Camera calibration data

┏━━

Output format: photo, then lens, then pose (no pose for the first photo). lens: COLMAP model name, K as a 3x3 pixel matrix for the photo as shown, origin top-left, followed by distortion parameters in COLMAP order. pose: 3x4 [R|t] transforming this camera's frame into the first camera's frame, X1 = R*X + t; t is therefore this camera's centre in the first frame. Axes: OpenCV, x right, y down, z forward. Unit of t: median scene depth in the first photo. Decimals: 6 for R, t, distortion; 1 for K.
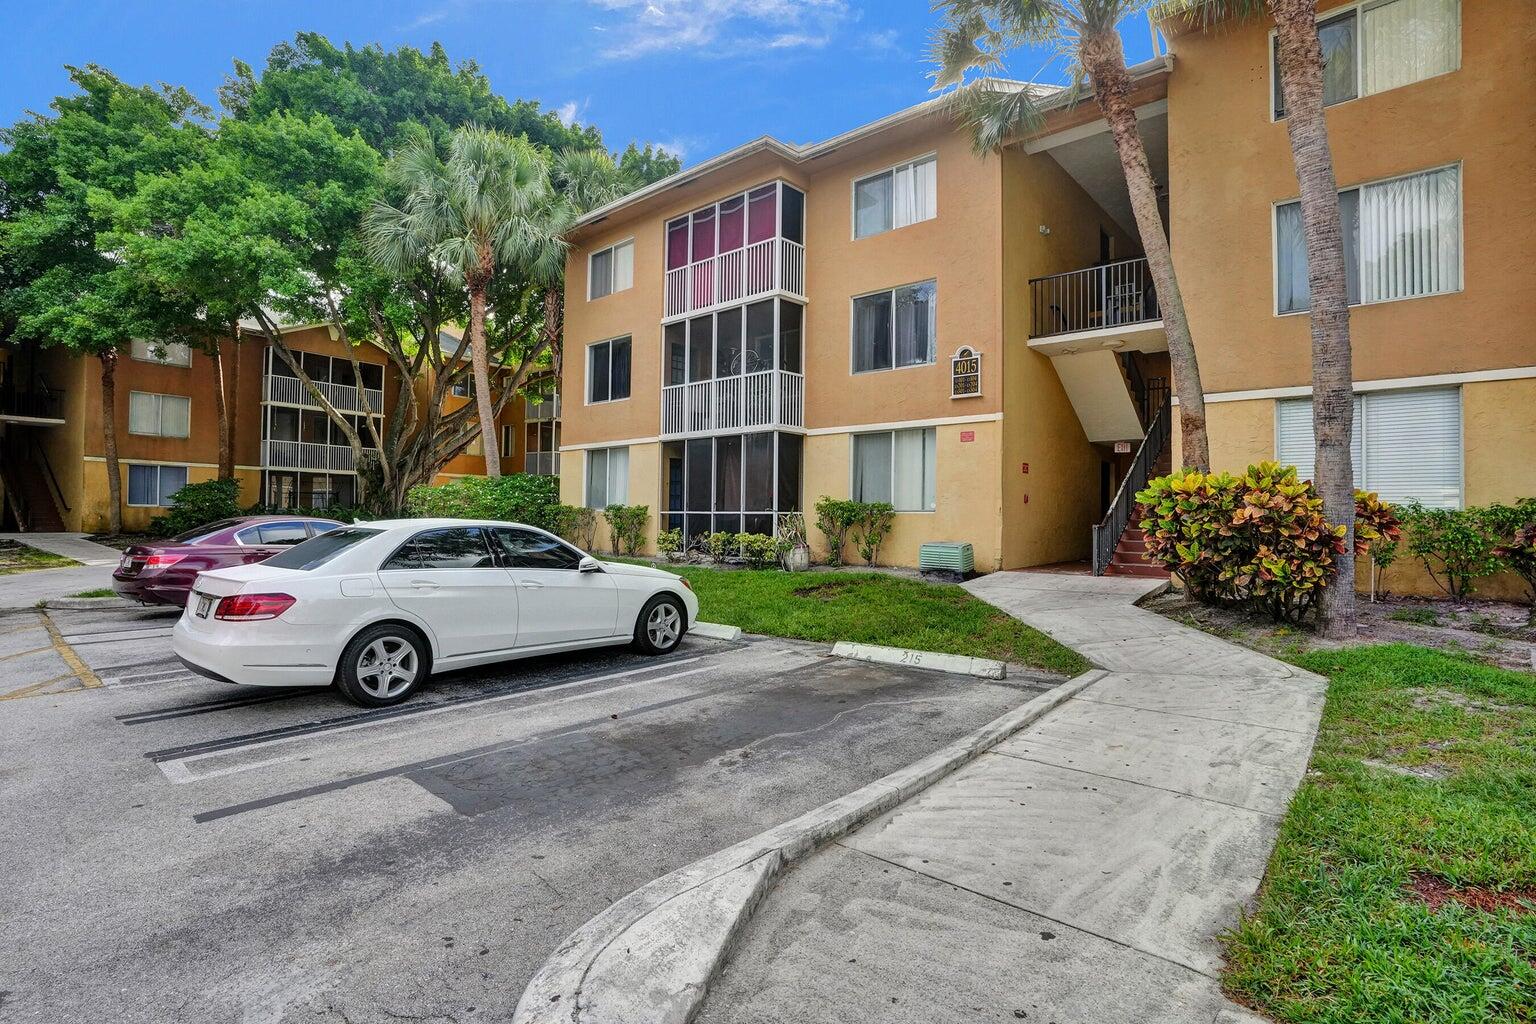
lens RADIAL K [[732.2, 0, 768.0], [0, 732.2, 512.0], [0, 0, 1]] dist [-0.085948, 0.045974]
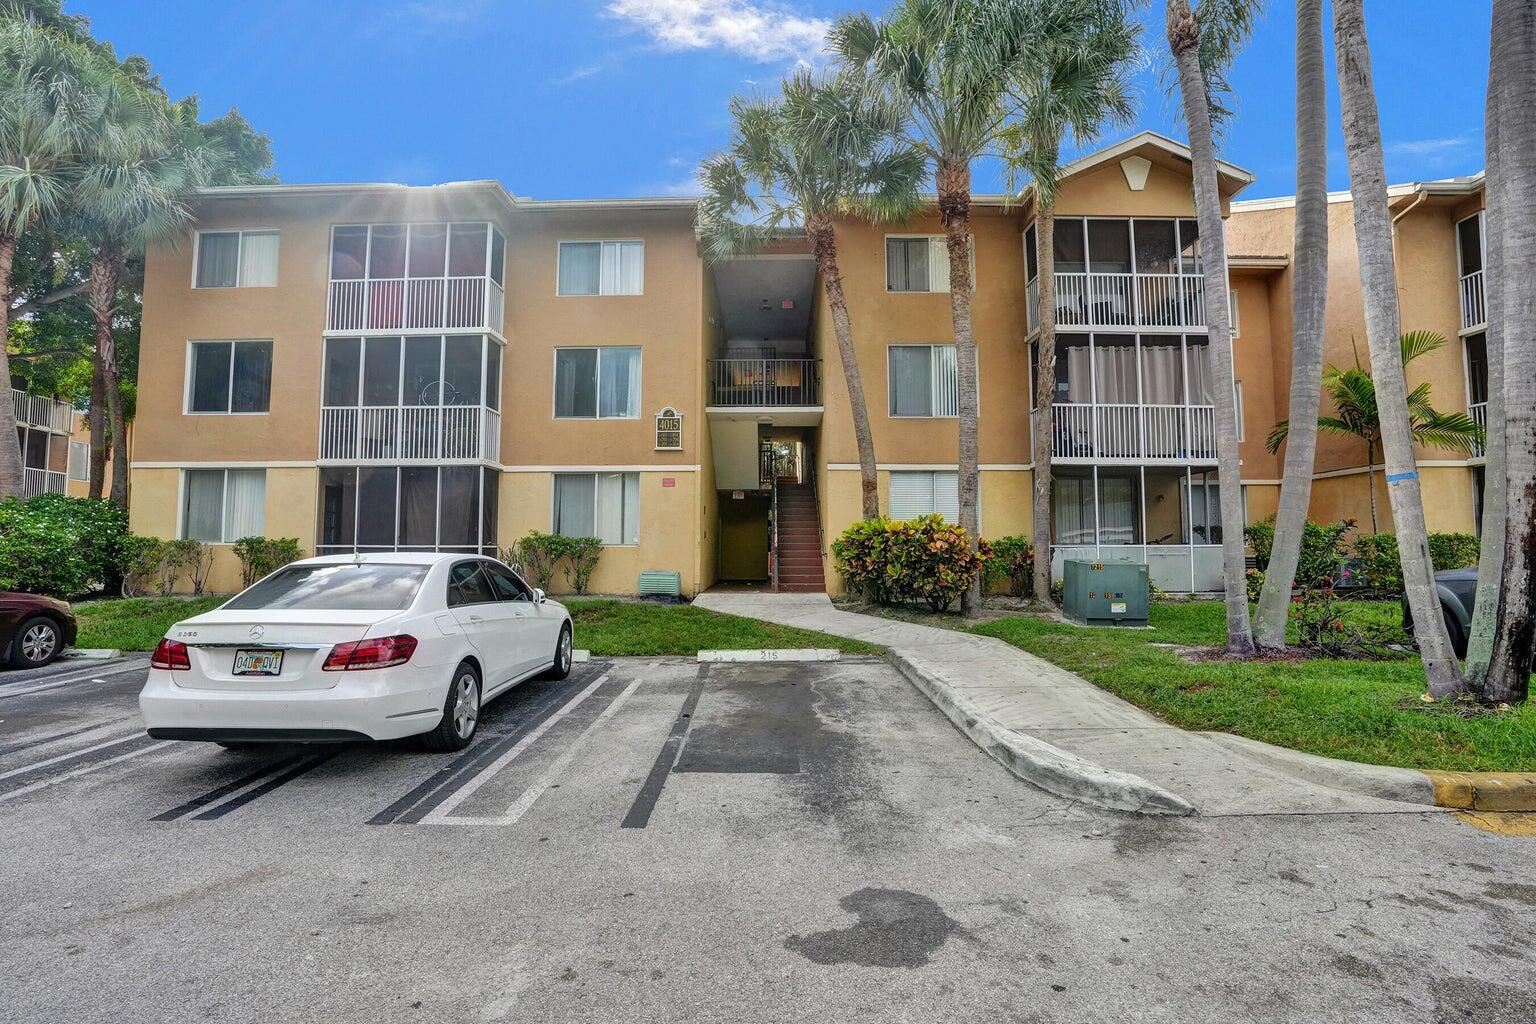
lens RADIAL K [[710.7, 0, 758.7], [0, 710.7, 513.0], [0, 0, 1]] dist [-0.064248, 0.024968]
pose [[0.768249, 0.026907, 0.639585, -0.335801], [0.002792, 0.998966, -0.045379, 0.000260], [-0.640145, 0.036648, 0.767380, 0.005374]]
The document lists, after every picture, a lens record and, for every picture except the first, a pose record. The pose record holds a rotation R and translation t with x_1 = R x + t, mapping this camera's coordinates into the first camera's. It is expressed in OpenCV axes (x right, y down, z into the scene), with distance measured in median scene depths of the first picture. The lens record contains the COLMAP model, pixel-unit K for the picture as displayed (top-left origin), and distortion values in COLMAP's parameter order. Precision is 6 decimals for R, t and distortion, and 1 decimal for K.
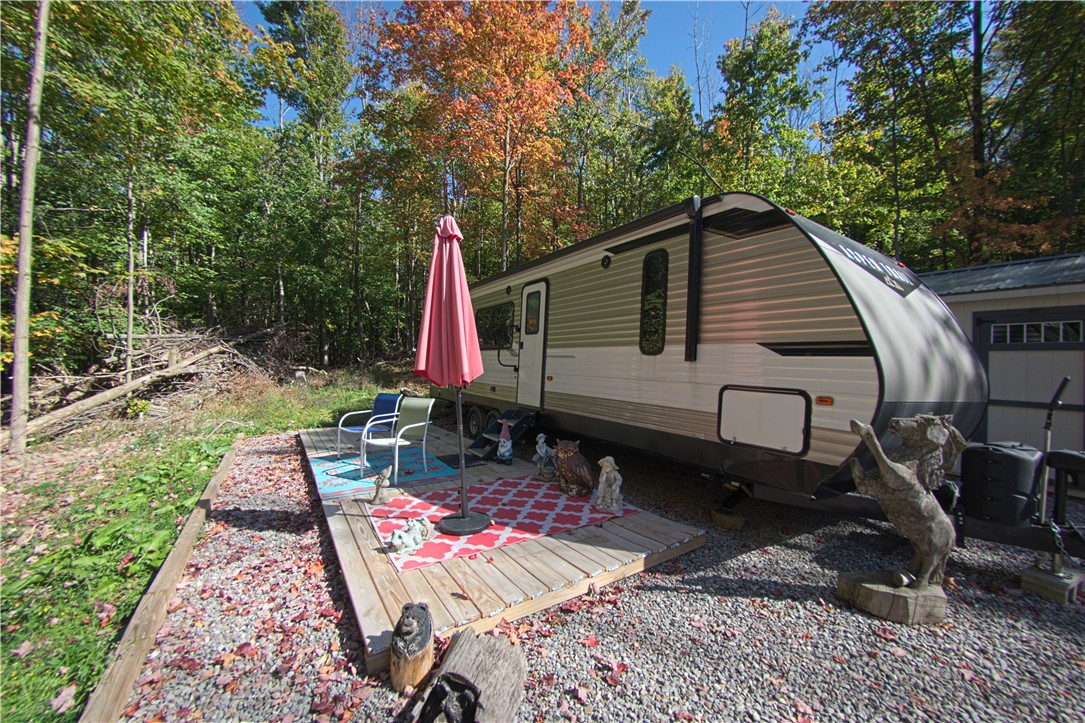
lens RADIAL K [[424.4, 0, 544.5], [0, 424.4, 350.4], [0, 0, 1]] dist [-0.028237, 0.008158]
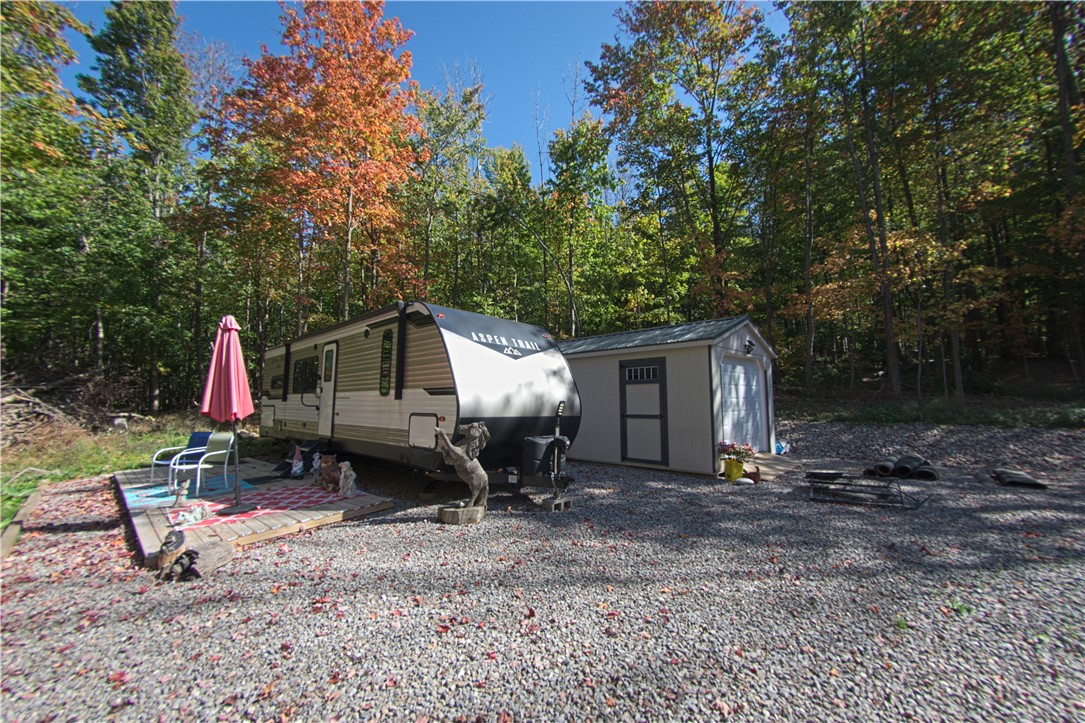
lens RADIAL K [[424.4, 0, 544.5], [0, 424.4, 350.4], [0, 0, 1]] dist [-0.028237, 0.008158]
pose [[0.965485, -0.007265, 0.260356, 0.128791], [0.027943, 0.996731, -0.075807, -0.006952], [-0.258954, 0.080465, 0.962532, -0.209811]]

┗━━

Work instructions =>
Transcribe the entries from the beginning through the line containing "0.036648, 0.767380, 0.005374]]", including that line. Omit the pictures.

Task solution =>
Output format: photo, then lens, then pose (no pose for the first photo). lens: COLMAP model name, K as a 3x3 pixel matrix for the photo as shown, origin top-left, followed by distortion parameters in COLMAP order. pose: 3x4 [R|t] transforming this camera's frame into the first camera's frame, X1 = R*X + t; t is therefore this camera's centre in the first frame. Axes: OpenCV, x right, y down, z forward. Unit of t: median scene depth in the first photo. Decimals: 6 for R, t, distortion; 1 for K.
lens RADIAL K [[732.2, 0, 768.0], [0, 732.2, 512.0], [0, 0, 1]] dist [-0.085948, 0.045974]
lens RADIAL K [[710.7, 0, 758.7], [0, 710.7, 513.0], [0, 0, 1]] dist [-0.064248, 0.024968]
pose [[0.768249, 0.026907, 0.639585, -0.335801], [0.002792, 0.998966, -0.045379, 0.000260], [-0.640145, 0.036648, 0.767380, 0.005374]]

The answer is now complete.